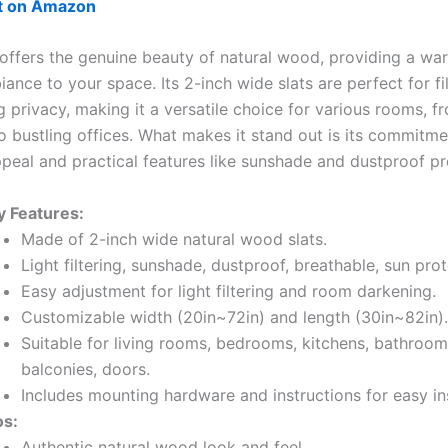
ut on Amazon
 offers the genuine beauty of natural wood, providing a w
iance to your space. Its 2-inch wide slats are perfect for fil
g privacy, making it a versatile choice for various rooms, 
 bustling offices. What makes it stand out is its commitme
ppeal and practical features like sunshade and dustproof pr
y Features:
Made of 2-inch wide natural wood slats.
Light filtering, sunshade, dustproof, breathable, sun prot
Easy adjustment for light filtering and room darkening.
Customizable width (20in~72in) and length (30in~82in).
Suitable for living rooms, bedrooms, kitchens, bathrooms
balconies, doors.
Includes mounting hardware and instructions for easy ins
os:
Authentic natural wood look and feel.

__________

WORK TASK.
Locate every line of the material that contains the word "natural" and copy each one out.

TASK ANSWER.
 offers the genuine beauty of natural wood, providing a w
Made of 2-inch wide natural wood slats.
Authentic natural wood look and feel.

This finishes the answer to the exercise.